EXCERPTED RECORDS ::
*****

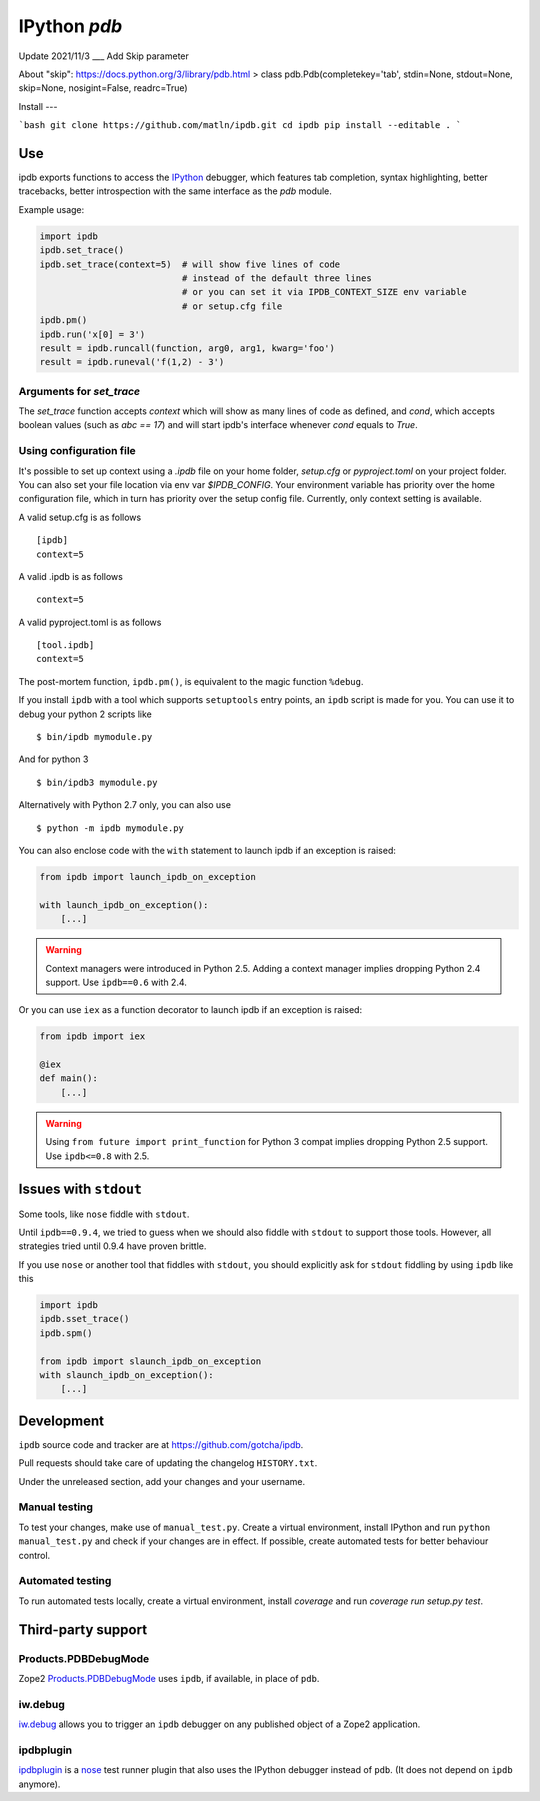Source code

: IPython `pdb`
=============

.. image:: https://travis-ci.org/gotcha/ipdb.png?branch=master
  :target: https://travis-ci.org/gotcha/ipdb
.. image:: https://codecov.io/gh/gotcha/ipdb/branch/master/graphs/badge.svg?style=flat
  :target: https://codecov.io/gh/gotcha/ipdb?branch=master

Update 2021/11/3
___
Add Skip parameter

About "skip": https://docs.python.org/3/library/pdb.html
> class pdb.Pdb(completekey='tab', stdin=None, stdout=None, skip=None, nosigint=False, readrc=True)

Install
---

```bash
git clone https://github.com/matln/ipdb.git
cd ipdb
pip install --editable .
```

Use
---

ipdb exports functions to access the IPython_ debugger, which features
tab completion, syntax highlighting, better tracebacks, better introspection
with the same interface as the `pdb` module.

Example usage:

.. code-block:: python

        import ipdb
        ipdb.set_trace()
        ipdb.set_trace(context=5)  # will show five lines of code
                                   # instead of the default three lines
                                   # or you can set it via IPDB_CONTEXT_SIZE env variable
                                   # or setup.cfg file
        ipdb.pm()
        ipdb.run('x[0] = 3')
        result = ipdb.runcall(function, arg0, arg1, kwarg='foo')
        result = ipdb.runeval('f(1,2) - 3')


Arguments for `set_trace`
+++++++++++++++++++++++++

The `set_trace` function accepts `context` which will show as many lines of code as defined,
and `cond`, which accepts boolean values (such as `abc == 17`) and will start ipdb's
interface whenever `cond` equals to `True`.

Using configuration file
++++++++++++++++++++++++

It's possible to set up context using a `.ipdb` file on your home folder, `setup.cfg`
or `pyproject.toml` on your project folder. You can also set your file location via
env var `$IPDB_CONFIG`. Your environment variable has priority over the home
configuration file, which in turn has priority over the setup config file.
Currently, only context setting is available.

A valid setup.cfg is as follows

::

        [ipdb]
        context=5


A valid .ipdb is as follows

::

        context=5


A valid pyproject.toml is as follows

::

        [tool.ipdb]
        context=5


The post-mortem function, ``ipdb.pm()``, is equivalent to the magic function
``%debug``.

.. _IPython: http://ipython.org

If you install ``ipdb`` with a tool which supports ``setuptools`` entry points,
an ``ipdb`` script is made for you. You can use it to debug your python 2 scripts like

::

        $ bin/ipdb mymodule.py

And for python 3

::

        $ bin/ipdb3 mymodule.py

Alternatively with Python 2.7 only, you can also use

::

        $ python -m ipdb mymodule.py

You can also enclose code with the ``with`` statement to launch ipdb if an exception is raised:

.. code-block:: python

        from ipdb import launch_ipdb_on_exception

        with launch_ipdb_on_exception():
            [...]

.. warning::
   Context managers were introduced in Python 2.5.
   Adding a context manager implies dropping Python 2.4 support.
   Use ``ipdb==0.6`` with 2.4.

Or you can use ``iex`` as a function decorator to launch ipdb if an exception is raised:

.. code-block:: python

        from ipdb import iex

        @iex
        def main():
            [...]

.. warning::
   Using ``from future import print_function`` for Python 3 compat implies dropping Python 2.5 support.
   Use ``ipdb<=0.8`` with 2.5.

Issues with ``stdout``
----------------------

Some tools, like ``nose`` fiddle with ``stdout``.

Until ``ipdb==0.9.4``, we tried to guess when we should also
fiddle with ``stdout`` to support those tools.
However, all strategies tried until 0.9.4 have proven brittle.

If you use ``nose`` or another tool that fiddles with ``stdout``, you should
explicitly ask for ``stdout`` fiddling by using ``ipdb`` like this

.. code-block:: python

        import ipdb
        ipdb.sset_trace()
        ipdb.spm()

        from ipdb import slaunch_ipdb_on_exception
        with slaunch_ipdb_on_exception():
            [...]


Development
-----------

``ipdb`` source code and tracker are at https://github.com/gotcha/ipdb.

Pull requests should take care of updating the changelog ``HISTORY.txt``.

Under the unreleased section, add your changes and your username.

Manual testing
++++++++++++++

To test your changes, make use of ``manual_test.py``. Create a virtual environment,
install IPython and run ``python manual_test.py`` and check if your changes are in effect.
If possible, create automated tests for better behaviour control.

Automated testing
+++++++++++++++++

To run automated tests locally, create a virtual environment, install `coverage`
and run `coverage run setup.py test`.

Third-party support
-------------------

Products.PDBDebugMode
+++++++++++++++++++++

Zope2 Products.PDBDebugMode_ uses ``ipdb``, if available, in place of ``pdb``.

.. _Products.PDBDebugMode: http://pypi.python.org/pypi/Products.PDBDebugMode

iw.debug
++++++++

iw.debug_ allows you to trigger an ``ipdb`` debugger on any published object
of a Zope2 application.

.. _iw.debug: http://pypi.python.org/pypi/iw.debug

ipdbplugin
++++++++++

ipdbplugin_ is a nose_ test runner plugin that also uses the IPython debugger
instead of ``pdb``. (It does not depend on ``ipdb`` anymore).

.. _ipdbplugin: http://pypi.python.org/pypi/ipdbplugin
.. _nose: http://readthedocs.org/docs/nose
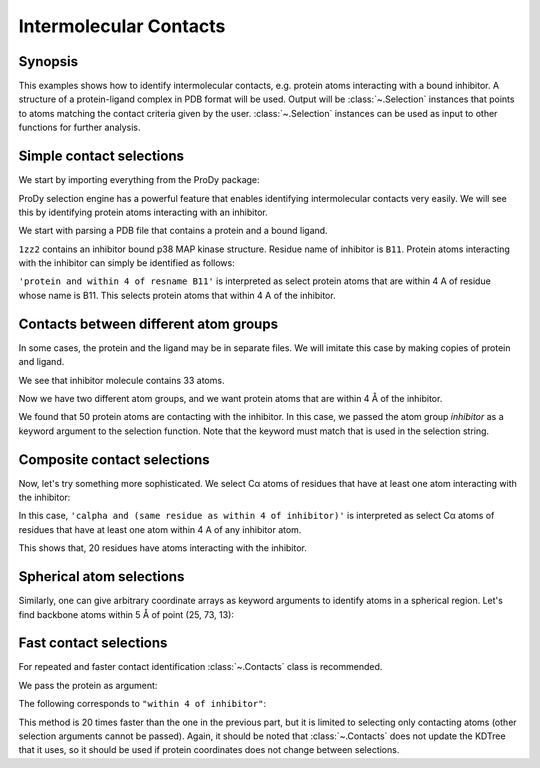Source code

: .. _contacts:


Intermolecular Contacts
===============================================================================

Synopsis
-------------------------------------------------------------------------------

This examples shows how to identify intermolecular contacts, e.g. protein
atoms interacting with a bound inhibitor.  A structure of a protein-ligand
complex in PDB format will be used.  Output will be :class:`~.Selection`
instances that points to atoms matching the contact criteria given by the user.
:class:`~.Selection` instances can be used as input to other
functions for further analysis.

Simple contact selections
-------------------------------------------------------------------------------

We start by importing everything from the ProDy package:

.. ipython:: python

   from prody import *
   from pylab import *
   ion()

ProDy selection engine has a powerful feature that enables identifying
intermolecular contacts very easily. We will see this by identifying protein
atoms interacting with an inhibitor.

We start with parsing a PDB file that contains a protein and a bound ligand.

.. ipython:: python

   pdb = parsePDB('1zz2')

``1zz2`` contains an inhibitor bound p38 MAP kinase structure. Residue name of
inhibitor is ``B11``. Protein atoms interacting with the inhibitor can simply
be identified as follows:

.. ipython:: python

   contacts = pdb.select('protein and within 4 of resname B11')
   repr(contacts)

``'protein and within 4 of resname B11'`` is interpreted as select protein
atoms that are within 4 A of residue whose name is B11. This selects
protein atoms that within 4 A of the inhibitor.

Contacts between different atom groups
-------------------------------------------------------------------------------

In some cases, the protein and the ligand may be in separate files.
We will imitate this case by making copies of protein and ligand.

.. ipython:: python

   inhibitor = pdb.select('resname B11').copy()
   repr(inhibitor)
   protein = pdb.select('protein').copy()
   repr(protein)

We see that inhibitor molecule contains 33 atoms.

Now we have two different atom groups, and we want protein atoms that are
within 4 Å of the inhibitor.

.. ipython:: python

   contacts = protein.select('within 4 of inhibitor', inhibitor=inhibitor)
   repr(contacts)

We found that 50 protein atoms are contacting with the inhibitor.
In this case, we passed the atom group *inhibitor* as a keyword argument
to the selection function. Note that the keyword must match that is used
in the selection string.


Composite contact selections
-------------------------------------------------------------------------------

Now, let's try something more sophisticated. We select Cα atoms of
residues that have at least one atom interacting with the inhibitor:

.. ipython:: python

   contacts_ca = protein.select('calpha and (same residue as within 4 of inhibitor)', inhibitor=inhibitor)
   repr(contacts_ca)

In this case, ``'calpha and (same residue as within 4 of inhibitor)'`` is
interpreted as select Cα atoms of residues that have at least
one atom within 4 A of any inhibitor atom.

This shows that, 20 residues have atoms interacting with the inhibitor.

Spherical atom selections
-------------------------------------------------------------------------------

Similarly, one can give arbitrary coordinate arrays as keyword arguments to
identify atoms in a spherical region. Let's find backbone atoms within 5
Å of point (25, 73, 13):

.. ipython:: python

   sel = protein.select('backbone and within 5 of somepoint',
                        somepoint=np.array((25, 73, 13)))


Fast contact selections
-------------------------------------------------------------------------------

For repeated and faster contact identification :class:`~.Contacts` class is
recommended.

We pass the protein as argument:

.. ipython:: python

   protein_contacts = Contacts(protein)

The following corresponds to ``"within 4 of inhibitor"``:

.. ipython:: python

   protein_contacts.select(4, inhibitor)


This method is 20 times faster than the one in the previous part, but it is
limited to selecting only contacting atoms (other selection arguments cannot be
passed). Again, it should be noted that :class:`~.Contacts` does not update the
KDTree that it uses, so it should be used if protein coordinates does not change
between selections.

*****

WHAT IS NEEDED :: Reproduce exactly, and only, the part of the listing above that begins at the line with "Some tools, like" and goes on through the line with "or another tool".

TASK RESULT ::
Some tools, like ``nose`` fiddle with ``stdout``.

Until ``ipdb==0.9.4``, we tried to guess when we should also
fiddle with ``stdout`` to support those tools.
However, all strategies tried until 0.9.4 have proven brittle.

If you use ``nose`` or another tool that fiddles with ``stdout``, you should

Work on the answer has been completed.